Search code examples
javascriptgoogle-apps-scriptencodingcharacter-encodingurlencode

How to generate a Shift_JIS(SJIS) percent encoded string in JavaScript


I'm new to both JavaScript and Google Apps Script and having a problem to convert texts written in a cell to the Shift-JIS (SJIS) encoded letters. For example, the Japanese string "あいう" should be encoded as "%82%A0%82%A2%82%A4" not as "%E3%81%82%E3%81%84%E3%81%86" which is UTF-8 encoded.

I tried EncodingJS and the built-in urlencode() function but it both returns the UTF-8 encoded one.

Would any one tell me how to get the SJIS-encoded letters properly in GAS? Thank you.


Solution

    • You want to do the URL encode from あいう to %82%A0%82%A2%82%A4 as Shift-JIS of the character set.
      • %E3%81%82%E3%81%84%E3%81%86 is the result converted as UTF-8.
    • You want to achieve this using Google Apps Script.

    If my understanding is correct, how about this answer? Please think of this as just one of several possible answers.

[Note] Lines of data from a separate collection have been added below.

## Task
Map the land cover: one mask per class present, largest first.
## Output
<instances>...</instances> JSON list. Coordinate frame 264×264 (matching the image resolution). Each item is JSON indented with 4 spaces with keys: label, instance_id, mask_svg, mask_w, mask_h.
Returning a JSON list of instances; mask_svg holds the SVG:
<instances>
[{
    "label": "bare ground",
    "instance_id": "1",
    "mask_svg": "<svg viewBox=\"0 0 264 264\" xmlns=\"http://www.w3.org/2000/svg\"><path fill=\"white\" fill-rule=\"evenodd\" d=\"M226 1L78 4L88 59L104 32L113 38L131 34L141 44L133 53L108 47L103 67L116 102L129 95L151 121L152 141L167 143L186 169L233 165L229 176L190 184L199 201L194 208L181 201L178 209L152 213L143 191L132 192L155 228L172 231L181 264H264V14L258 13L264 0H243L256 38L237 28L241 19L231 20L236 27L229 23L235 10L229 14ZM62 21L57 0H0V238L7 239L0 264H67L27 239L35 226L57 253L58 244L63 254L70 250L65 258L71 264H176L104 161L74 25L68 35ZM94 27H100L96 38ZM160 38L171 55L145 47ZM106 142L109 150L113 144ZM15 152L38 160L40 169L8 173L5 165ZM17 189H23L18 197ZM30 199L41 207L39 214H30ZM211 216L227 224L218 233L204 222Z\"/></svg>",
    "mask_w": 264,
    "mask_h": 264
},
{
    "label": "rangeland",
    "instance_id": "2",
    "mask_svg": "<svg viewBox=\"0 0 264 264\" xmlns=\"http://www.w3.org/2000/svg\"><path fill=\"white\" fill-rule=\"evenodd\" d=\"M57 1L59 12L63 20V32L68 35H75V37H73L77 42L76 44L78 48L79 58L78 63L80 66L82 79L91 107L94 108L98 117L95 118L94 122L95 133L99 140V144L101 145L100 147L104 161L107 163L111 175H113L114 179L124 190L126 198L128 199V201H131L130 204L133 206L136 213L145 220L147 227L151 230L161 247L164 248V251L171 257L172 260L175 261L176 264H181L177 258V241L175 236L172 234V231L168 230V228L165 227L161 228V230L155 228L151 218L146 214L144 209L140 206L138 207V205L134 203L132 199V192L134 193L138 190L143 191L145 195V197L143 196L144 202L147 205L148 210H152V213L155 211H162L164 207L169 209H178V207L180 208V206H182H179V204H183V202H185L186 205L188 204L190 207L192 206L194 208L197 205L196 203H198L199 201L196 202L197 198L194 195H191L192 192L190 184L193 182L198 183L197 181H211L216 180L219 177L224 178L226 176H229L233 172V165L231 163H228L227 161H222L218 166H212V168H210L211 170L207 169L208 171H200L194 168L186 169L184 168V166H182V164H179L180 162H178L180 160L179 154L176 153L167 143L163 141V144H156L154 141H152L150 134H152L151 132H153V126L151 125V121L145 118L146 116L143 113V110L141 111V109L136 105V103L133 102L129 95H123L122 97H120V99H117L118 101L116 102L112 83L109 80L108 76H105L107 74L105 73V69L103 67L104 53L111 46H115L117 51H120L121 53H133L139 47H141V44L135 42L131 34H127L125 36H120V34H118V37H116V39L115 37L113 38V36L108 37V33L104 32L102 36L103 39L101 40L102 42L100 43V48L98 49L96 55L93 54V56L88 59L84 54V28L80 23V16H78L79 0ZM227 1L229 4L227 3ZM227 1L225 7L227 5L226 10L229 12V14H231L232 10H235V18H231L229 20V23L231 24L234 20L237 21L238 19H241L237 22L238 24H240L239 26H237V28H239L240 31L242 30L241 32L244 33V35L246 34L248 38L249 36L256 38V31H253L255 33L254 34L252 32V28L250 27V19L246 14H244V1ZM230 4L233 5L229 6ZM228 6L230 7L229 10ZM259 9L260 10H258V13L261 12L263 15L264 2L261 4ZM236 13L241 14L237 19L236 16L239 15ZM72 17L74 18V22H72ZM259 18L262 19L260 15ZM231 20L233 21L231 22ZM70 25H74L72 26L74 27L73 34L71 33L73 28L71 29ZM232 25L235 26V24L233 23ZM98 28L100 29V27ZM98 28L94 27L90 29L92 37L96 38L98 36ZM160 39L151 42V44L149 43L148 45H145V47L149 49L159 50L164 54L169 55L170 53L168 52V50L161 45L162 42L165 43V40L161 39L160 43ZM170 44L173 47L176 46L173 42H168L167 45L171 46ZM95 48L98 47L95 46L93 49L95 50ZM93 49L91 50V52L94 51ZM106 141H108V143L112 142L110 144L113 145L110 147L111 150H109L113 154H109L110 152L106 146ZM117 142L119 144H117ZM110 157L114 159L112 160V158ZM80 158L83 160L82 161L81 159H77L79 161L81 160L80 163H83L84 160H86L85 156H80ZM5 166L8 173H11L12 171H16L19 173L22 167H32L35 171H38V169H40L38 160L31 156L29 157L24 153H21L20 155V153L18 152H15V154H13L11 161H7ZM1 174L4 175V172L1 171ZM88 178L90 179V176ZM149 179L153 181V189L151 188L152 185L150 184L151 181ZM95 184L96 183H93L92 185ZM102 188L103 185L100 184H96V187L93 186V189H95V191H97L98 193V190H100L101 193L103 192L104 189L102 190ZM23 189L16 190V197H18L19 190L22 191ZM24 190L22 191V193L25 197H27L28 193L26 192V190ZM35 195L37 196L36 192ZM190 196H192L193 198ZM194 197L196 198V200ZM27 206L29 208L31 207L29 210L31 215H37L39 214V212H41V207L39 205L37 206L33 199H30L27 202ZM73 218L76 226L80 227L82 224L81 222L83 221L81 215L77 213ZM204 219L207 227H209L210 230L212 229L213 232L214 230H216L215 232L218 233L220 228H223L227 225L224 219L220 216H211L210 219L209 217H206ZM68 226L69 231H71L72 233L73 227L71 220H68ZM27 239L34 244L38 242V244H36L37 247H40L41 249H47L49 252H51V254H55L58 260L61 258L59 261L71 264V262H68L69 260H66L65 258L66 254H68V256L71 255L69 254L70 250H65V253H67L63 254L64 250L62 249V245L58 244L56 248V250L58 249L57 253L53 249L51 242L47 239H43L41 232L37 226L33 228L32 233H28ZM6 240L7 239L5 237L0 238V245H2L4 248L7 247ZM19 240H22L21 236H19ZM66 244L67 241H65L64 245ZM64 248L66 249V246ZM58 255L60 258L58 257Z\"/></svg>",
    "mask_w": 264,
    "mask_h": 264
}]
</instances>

    Points of this answer:

    • In order to use Shift-JIS of the character set at Google Apps Script, it is required to use it as the binary data. Because, when the value of Shift-JIS is retrieved as the string by Google Apps Script, the character set is automatically changed to UTF-8. Please be careful this.

    Sample script 1:

    In order to convert from あいう to %82%A0%82%A2%82%A4, how about the following script? In this case, this script can be used for HIRAGANA characters.

    function muFunction() {
      var str = "あいう";
    
      var bytes = Utilities.newBlob("").setDataFromString(str, "Shift_JIS").getBytes();
      var res = bytes.map(function(byte) {return "%" + ("0" + (byte & 0xFF).toString(16)).slice(-2)}).join("").toUpperCase();
      Logger.log(res)
    }
    
    Result:

    You can see the following result at the log.

    %82%A0%82%A2%82%A4
    

    Sample script 2:

    If you want to convert the values including the KANJI characters, how about the following script? In this case, 本日は晴天なり is converted to %96%7B%93%FA%82%CD%90%B0%93V%82%C8%82%E8.

    function muFunction() {
      var str = "本日は晴天なり";
      var conv = Utilities.newBlob("0123456789ABCDEFGHIJKLMNOPQRSTUVWXYZabcdefghijklmnopqrstuvwxyz*-.@_").getBytes().map(function(e) {return ("0" + (e & 0xFF).toString(16)).slice(-2)});
      var bytes = Utilities.newBlob("").setDataFromString(str, "Shift_JIS").getBytes();
      var res = bytes.map(function(byte) {
        var n = ("0" + (byte & 0xFF).toString(16)).slice(-2);
        return conv.indexOf(n) != -1 ? String.fromCharCode(parseInt(n[0], 16).toString(2).length == 4 ? parseInt(n, 16) - 256 : parseInt(n, 16)) : ("%" + n).toUpperCase();
      }).join("");
      Logger.log(res)
    }
    
    Result:

    You can see the following result at the log.

    %96%7B%93%FA%82%CD%90%B0%93V%82%C8%82%E8
    
    • When 本日は晴天なり is converted with the sample script 1, it becomes like %96%7B%93%FA%82%CD%90%B0%93%56%82%C8%82%E8. This can also decoded. But it seems that the result value converted with the sample script 2 is generally used.

    Flow:

    The flow of this script is as follows.

    1. Create new blob as the empty data.
    2. Put the text value of あいう to the blob. At that time, the text value is put as Shift-JIS of the the character set.
      • In this case, even when blob.getDataAsString("Shift_JIS") is used, the result becomes UTF-8. So the blob is required to be used as the binary data without converting to the string data. This is the important point in this answer.
    3. Convert the blob to the byte array.
    4. Convert the bytes array of the signed hexadecimal to the unsigned hexadecimal.
      • At Google Apps Script, the byte array is uses as he signed hexadecimal. So it is required to convert to the unsigned hexadecimal.
      • When the value is the KANJI character, when the characters of 2 bytes can be converted to the string value as the ascii code, the string value is required to be used. The script of "Sample script 2" can be used for this situation.
        • At above sample, becomes %93V.
    5. Add % to the top character of each byte.

    References:

    If I misunderstood your question and this was not the direction you want, I apologize.